------ RECORDS FOR THE TASK

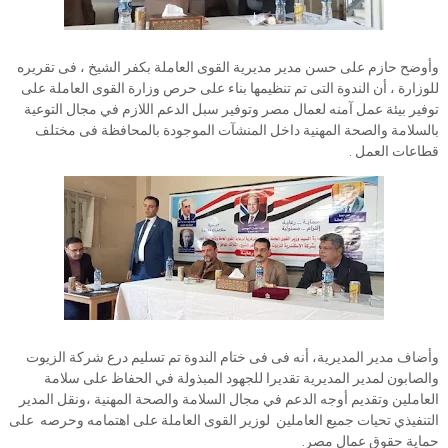
وأوضح حازم على حسن مدير مديرية القوى العاملة بكفر الشيخ ، فى تقريره
للوزارة ، أن الندوة التى تم تنظيمها بناء على حرص وزارة القوى العاملة على
توفير بيئة عمل آمنه لعمال مصر وتوفير سبل الدعم اللازم في مجال التوعية
بالسلامة والصحة المهنية داخل المنشآت الموجودة بالمحافظة فى مختلف
قطاعات العمل .
وأضاف مدير المديرية، أنه فى فى ختام الندوة تم تسليم درع شركة الزيوت
والصابون لمدير المديرية تقديرا للجهود المبذولة في الحفاظ على سلامة
العاملين وتقديم أوجه الدعم في مجال السلامة والصحة المهنية ،ونقل المدير
التنفيذي تحيات جميع العاملين لوزير القوى العاملة على اهتمامه وحرصه على
حماية حقوق عمال مصر.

------------

#### EXERCISE OBJECTIVE:
Everything in the entries except the pictures should be returned exactly as given.

#### SOLUTION:
وأوضح حازم على حسن مدير مديرية القوى العاملة بكفر الشيخ ، فى تقريره
للوزارة ، أن الندوة التى تم تنظيمها بناء على حرص وزارة القوى العاملة على
توفير بيئة عمل آمنه لعمال مصر وتوفير سبل الدعم اللازم في مجال التوعية
بالسلامة والصحة المهنية داخل المنشآت الموجودة بالمحافظة فى مختلف
قطاعات العمل .
وأضاف مدير المديرية، أنه فى فى ختام الندوة تم تسليم درع شركة الزيوت
والصابون لمدير المديرية تقديرا للجهود المبذولة في الحفاظ على سلامة
العاملين وتقديم أوجه الدعم في مجال السلامة والصحة المهنية ،ونقل المدير
التنفيذي تحيات جميع العاملين لوزير القوى العاملة على اهتمامه وحرصه على
حماية حقوق عمال مصر.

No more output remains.